WHAT THIS TASK INVOLVES.
Please retype the listing below word for word and exclude its images.

SUPPLIED RECORDS.
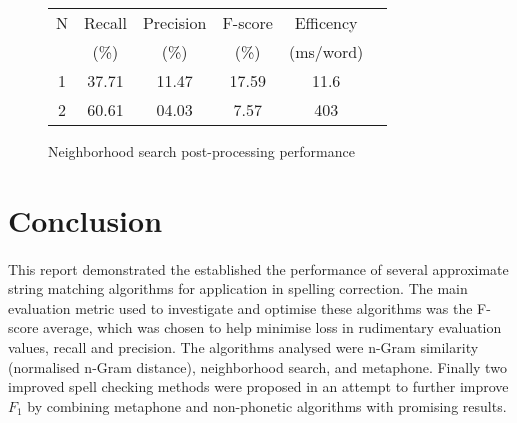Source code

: \documentclass[twocolumn]{article}
\begin{document}
\begin{figure}[t]
    \begin{center}

        \begin{tabular}{|c|c|c|c|c|c|}
            \hline
            N & Recall & Precision & F-score & Efficency\\
             & (\%) & (\%)&(\%) &(ms/word)\\

                            \hline\hline
            1 & 37.71 & 11.47 & 17.59 & 11.6\\
            2 & 60.61 & 04.03 & 7.57 & 403\\
            \hline
        \end{tabular}
    \caption{Neighborhood search post-processing performance}

    \end{center}
\end{figure}



    \section{Conclusion}
\paragraph{}
    This report demonstrated the established the performance of several approximate string matching algorithms for
    application in spelling correction.
    The main evaluation metric used to investigate and optimise these algorithms was the F-score average, which was chosen
    to help minimise loss in rudimentary evaluation values, recall and precision.
    The algorithms analysed were n-Gram similarity (normalised n-Gram distance), neighborhood search, and metaphone.
    Finally two improved spell checking methods were proposed in an attempt to further improve $F_1$ by combining
    metaphone and non-phonetic algorithms with promising results.


    \printbibliography
\end{document}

TASK SOLUTION.
Source code

: \documentclass[twocolumn]{article}
\begin{document}
\begin{figure}[t]
    \begin{center}

        \begin{tabular}{|c|c|c|c|c|c|}
            \hline
            N & Recall & Precision & F-score & Efficency\\
             & (\%) & (\%)&(\%) &(ms/word)\\

                            \hline\hline
            1 & 37.71 & 11.47 & 17.59 & 11.6\\
            2 & 60.61 & 04.03 & 7.57 & 403\\
            \hline
        \end{tabular}
    \caption{Neighborhood search post-processing performance}

    \end{center}
\end{figure}



    \section{Conclusion}
\paragraph{}
    This report demonstrated the established the performance of several approximate string matching algorithms for
    application in spelling correction.
    The main evaluation metric used to investigate and optimise these algorithms was the F-score average, which was chosen
    to help minimise loss in rudimentary evaluation values, recall and precision.
    The algorithms analysed were n-Gram similarity (normalised n-Gram distance), neighborhood search, and metaphone.
    Finally two improved spell checking methods were proposed in an attempt to further improve $F_1$ by combining
    metaphone and non-phonetic algorithms with promising results.


    \printbibliography
\end{document}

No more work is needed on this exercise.